The following paragraph should be inserted as a new item under "INVESTMENT
PROGRAMS," before "Risk Factors Regarding Foreign Securities" on page 11 of the
prospectus:

        "FOREIGN EXCHANGE TRANSACTIONS. The Funds have authority to deal in
        foreign exchange between currencies of the different countries in which
        they will invest either for the settlement of transactions or as a
        hedge against possible variations in the foreign exchange rates between
        those currencies. This may be accomplished through direct purchases or
        sales of foreign currency, purchases of futures contracts with respect
        to foreign currency (and options there on), and contractual agreements
        to purchase or sell a specified currency at a specified future date (up
        to one year) at a price set at the time of the contract. Such
        contractual commitments may be forward contracts entered into directly
        with another party or exchange-traded futures contracts. The Funds may
        purchase and sell options on futures contracts or forward contracts
        which are denominated in a particular foreign currency to hedge the
        risk of fluctuations in the value of another currency. The Funds'
        dealings in foreign exchange may involve specific transactions or
        portfolio positions. Transaction hedging is the purchase or sale of
        foreign currency with respect to specific receivables or payables of
        the Funds accruing in connection with the purchase or sale of their
        portfolio securities, the sale and redemption of shares of the Funds,
        or the payment of dividends and distributions by the Funds. Position
        hedging is the purchase or sale of foreign currency with respect to
        portfolio security positions (or underlying portfolio security
        positions, such as in an ADR) denominated or quoted in a foreign
        currency.

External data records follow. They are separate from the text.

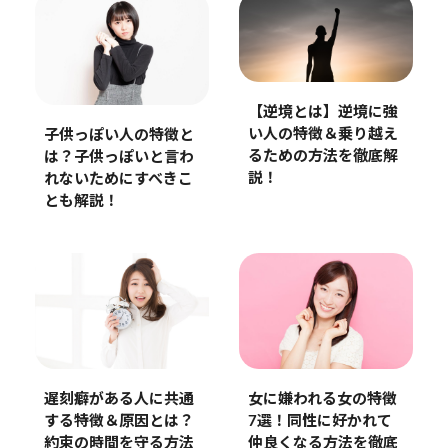
【逆境とは】逆境に強
い人の特徴＆乗り越え
子供っぽい人の特徴と
るための方法を徹底解
は？子供っぽいと言わ
説！
れないためにすべきこ
とも解説！
遅刻癖がある人に共通
女に嫌われる女の特徴
する特徴＆原因とは？
7選！同性に好かれて
約束の時間を守る方法
仲良くなる方法を徹底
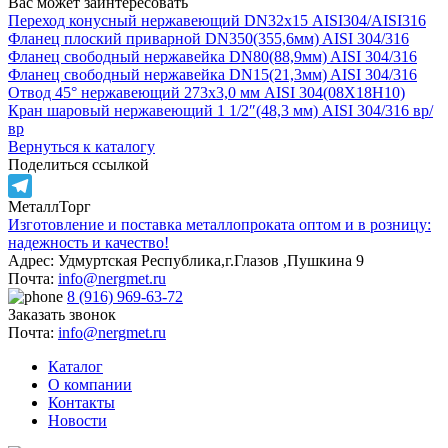
Вас может заинтересовать
Переход конусный нержавеющий DN32х15 AISI304/AISI316
Фланец плоский приварной DN350(355,6мм) AISI 304/316
Фланец свободный нержавейка DN80(88,9мм) AISI 304/316
Фланец свободный нержавейка DN15(21,3мм) AISI 304/316
Отвод 45° нержавеющий 273х3,0 мм AISI 304(08Х18Н10)
Кран шаровый нержавеющий 1 1/2″(48,3 мм) AISI 304/316 вр/
вр
Вернуться к каталогу
Поделиться ссылкой
МеталлТорг
Telegram
Изготовление и поставка металлопроката оптом и в розницу:
надежность и качество!
Адрес: Удмуртская Республика,г.Глазов ,Пушкина 9
Почта:
info@nergmet.ru
8 (916) 969-63-72
Заказать звонок
Почта:
info@nergmet.ru
Каталог
О компании
Контакты
Новости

The Funds will not speculate in foreign exchange, nor commit
        a larger percentage of its total assets to foreign exchange hedges than
        the percentage of its total assets that it could invest in foreign
        securities."

The following paragraphs should be inserted under the heading of "Risk Factors
Regarding Foreign Securities--Currency Risk" on page 11 of the prospectus:

        "Austria, Belgium, Finland, France, Germany, Ireland, Italy,
        Luxembourg, the Netherlands, Portugal, and Spain are members of the
        European Economic and Monetary Union (the "EMU"). The EMU intends to
        establish a common European currency for participating countries which
        will be known as the "euro." It is anticipated that each participating
        country will supplement its existing currency with the euro on January
        1, 1999, and will replace its existing currency with the euro on July
        1, 2002. Any other European country that is a member of the European
        Union and satisfies the criteria for participation in the EMU may elect
        to participate in the EMU and may supplement its existing currency with
        the euro after January 1, 1999.

        The expected introduction of the euro presents unique risks and
        uncertainties, including whether the payment and operational systems of
        banks and other financial institutions will be ready by January 1,
        1999; how outstanding financial contracts will be treated after January
        1, 1999; the establishment of exchange rates for existing currencies
        and the euro; and the creation of suitable clearing and settlement
        systems for the euro. These and other factors could cause market
        disruptions before or after the introduction of the euro and could
        adversely affect the value of securities held by the Fund."